50 Parameter berücksichtigt
Worin unterscheidet sich denn der Klimarechner von Eaternity von herkömmlichen Methoden, die den CO2-Ausstoß berechneten? Worin liegt etwa der Unterschied zu Ökoberatungen, die von Konkurrenten angeboten werden? Natürlich verwende man zum Teil die gleichen Parameter, wenn es darum gehe, die Ökobilanz eines Tellers Spaghetti Bolognese zu berechnen, sagt Klarmann. Dazu gehören Wasser- und Düngerverbrauch oder die Erntezeit; man arbeite dafür eng mit der Hochschule ZHAW in Wädenswil zusammen. Speziell sei jedoch, dass man noch eine Handvoll dynamischer Komponenten miteinbeziehe: War ein Gemüse im Gewächshaus? Welchen Transportweg musste es zurücklegen? Wie lange musste es gelagert werden? Welche Verpackungen wurden verwendet? Musste eine Zutat sogar gefroren werden? Insgesamt habe man pro Produkt etwa 50 solcher Parameter, die man der Einfachheit halber alle in Kilogramm CO2 umrechne, damit man die Zutaten eines Menüs auch miteinander vergleichen könne.
Manuel Klarmann ist davon überzeugt, dass gerade das Essen der richtige Bereich sei, um etwas zum Klimaschutz beizutragen: „Essen muss schließlich jeder täglich.“ Hinzu komme, dass das Essen geeignet sei, die Leute überhaupt für die Thematik zu sensibilisieren.

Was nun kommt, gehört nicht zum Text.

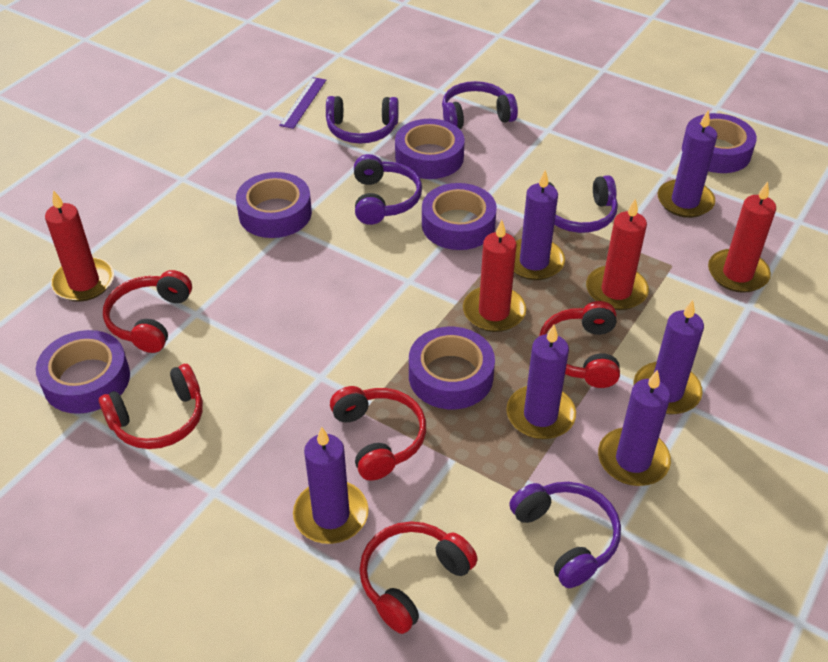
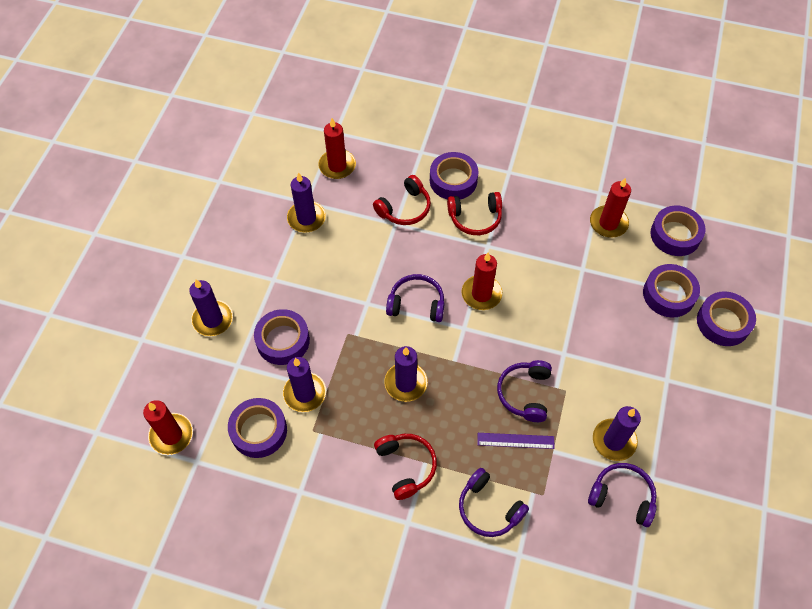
purple candle: [293,427,369,544] [507,325,576,439] [514,170,565,280] [598,370,671,486] [634,300,704,415] [658,110,717,218] = 6 -> [189,280,233,336] [283,357,326,412] [287,172,326,232] [384,346,428,402] [593,406,641,461] = 5
purple headphones: [326,96,399,144] [354,154,422,225] [442,81,518,129] [509,482,621,588] [548,175,618,233] = 5 -> [386,274,445,322] [459,468,529,537] [497,360,552,422] [588,463,657,527] = 4
red headphones: [99,364,203,449] [103,270,192,353] [330,386,426,481] [359,521,478,634] [539,301,620,388] = 5 -> [373,175,431,225] [374,434,437,500] [447,192,502,235] = 3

Inzwischen ist es zwölf Uhr. Die ersten Mittagsgäste sitzen an den Tischen des Restaurants Villaggio und essen ihr Menü. Tatsächlich sieht man da und dort die Pouletbrust mit Kartoffeln und Gemüse. Ob sie denn das Eaternity-Menü gewählt hätten, weil es klimafreundlich sei, macht man bei ein paar wenigen Essern die Stichprobe. Nein, wird gleich mehrfach geantwortet, sie hätten einfach Lust aufs Menü 2 gehabt.